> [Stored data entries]
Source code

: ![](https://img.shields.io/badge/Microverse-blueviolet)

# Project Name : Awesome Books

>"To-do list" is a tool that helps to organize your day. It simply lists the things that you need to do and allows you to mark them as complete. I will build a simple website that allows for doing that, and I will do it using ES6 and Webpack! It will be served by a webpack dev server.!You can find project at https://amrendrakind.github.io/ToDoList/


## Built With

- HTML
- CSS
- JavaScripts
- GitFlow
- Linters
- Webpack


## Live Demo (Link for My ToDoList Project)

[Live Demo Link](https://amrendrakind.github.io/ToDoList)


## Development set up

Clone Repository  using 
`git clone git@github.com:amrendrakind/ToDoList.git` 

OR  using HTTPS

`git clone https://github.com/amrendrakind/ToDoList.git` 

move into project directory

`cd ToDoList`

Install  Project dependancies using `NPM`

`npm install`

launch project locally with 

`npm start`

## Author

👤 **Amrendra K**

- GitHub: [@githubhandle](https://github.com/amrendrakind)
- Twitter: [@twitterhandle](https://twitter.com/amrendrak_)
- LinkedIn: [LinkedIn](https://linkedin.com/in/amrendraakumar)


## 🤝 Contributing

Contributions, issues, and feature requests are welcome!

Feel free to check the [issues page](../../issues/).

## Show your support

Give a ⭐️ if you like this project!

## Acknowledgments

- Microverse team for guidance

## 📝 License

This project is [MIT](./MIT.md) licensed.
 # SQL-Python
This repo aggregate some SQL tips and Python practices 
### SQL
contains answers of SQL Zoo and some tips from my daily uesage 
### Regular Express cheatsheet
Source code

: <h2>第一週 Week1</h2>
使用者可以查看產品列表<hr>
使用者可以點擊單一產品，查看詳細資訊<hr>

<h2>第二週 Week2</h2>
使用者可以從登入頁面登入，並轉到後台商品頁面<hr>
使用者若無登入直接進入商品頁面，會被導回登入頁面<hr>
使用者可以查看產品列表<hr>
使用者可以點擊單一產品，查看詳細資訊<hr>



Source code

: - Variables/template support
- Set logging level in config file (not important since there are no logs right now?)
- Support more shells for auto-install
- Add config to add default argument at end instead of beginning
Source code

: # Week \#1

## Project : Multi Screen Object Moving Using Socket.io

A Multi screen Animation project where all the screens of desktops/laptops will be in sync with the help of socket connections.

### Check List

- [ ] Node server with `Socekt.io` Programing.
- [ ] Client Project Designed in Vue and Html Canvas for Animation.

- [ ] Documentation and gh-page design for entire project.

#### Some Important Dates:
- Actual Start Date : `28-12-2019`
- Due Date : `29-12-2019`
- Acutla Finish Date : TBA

> [Written task] Reproduce all of the records above line for line, with no changes.

> [Answer section]
Source code

: ![](https://img.shields.io/badge/Microverse-blueviolet)

# Project Name : Awesome Books

>"To-do list" is a tool that helps to organize your day. It simply lists the things that you need to do and allows you to mark them as complete. I will build a simple website that allows for doing that, and I will do it using ES6 and Webpack! It will be served by a webpack dev server.!You can find project at https://amrendrakind.github.io/ToDoList/


## Built With

- HTML
- CSS
- JavaScripts
- GitFlow
- Linters
- Webpack


## Live Demo (Link for My ToDoList Project)

[Live Demo Link](https://amrendrakind.github.io/ToDoList)


## Development set up

Clone Repository  using 
`git clone git@github.com:amrendrakind/ToDoList.git` 

OR  using HTTPS

`git clone https://github.com/amrendrakind/ToDoList.git` 

move into project directory

`cd ToDoList`

Install  Project dependancies using `NPM`

`npm install`

launch project locally with 

`npm start`

## Author

👤 **Amrendra K**

- GitHub: [@githubhandle](https://github.com/amrendrakind)
- Twitter: [@twitterhandle](https://twitter.com/amrendrak_)
- LinkedIn: [LinkedIn](https://linkedin.com/in/amrendraakumar)


## 🤝 Contributing

Contributions, issues, and feature requests are welcome!

Feel free to check the [issues page](../../issues/).

## Show your support

Give a ⭐️ if you like this project!

## Acknowledgments

- Microverse team for guidance

## 📝 License

This project is [MIT](./MIT.md) licensed.
 # SQL-Python
This repo aggregate some SQL tips and Python practices 
### SQL
contains answers of SQL Zoo and some tips from my daily uesage 
### Regular Express cheatsheet
Source code

: <h2>第一週 Week1</h2>
使用者可以查看產品列表<hr>
使用者可以點擊單一產品，查看詳細資訊<hr>

<h2>第二週 Week2</h2>
使用者可以從登入頁面登入，並轉到後台商品頁面<hr>
使用者若無登入直接進入商品頁面，會被導回登入頁面<hr>
使用者可以查看產品列表<hr>
使用者可以點擊單一產品，查看詳細資訊<hr>



Source code

: - Variables/template support
- Set logging level in config file (not important since there are no logs right now?)
- Support more shells for auto-install
- Add config to add default argument at end instead of beginning
Source code

: # Week \#1

## Project : Multi Screen Object Moving Using Socket.io

A Multi screen Animation project where all the screens of desktops/laptops will be in sync with the help of socket connections.

### Check List

- [ ] Node server with `Socekt.io` Programing.
- [ ] Client Project Designed in Vue and Html Canvas for Animation.

- [ ] Documentation and gh-page design for entire project.

#### Some Important Dates:
- Actual Start Date : `28-12-2019`
- Due Date : `29-12-2019`
- Acutla Finish Date : TBA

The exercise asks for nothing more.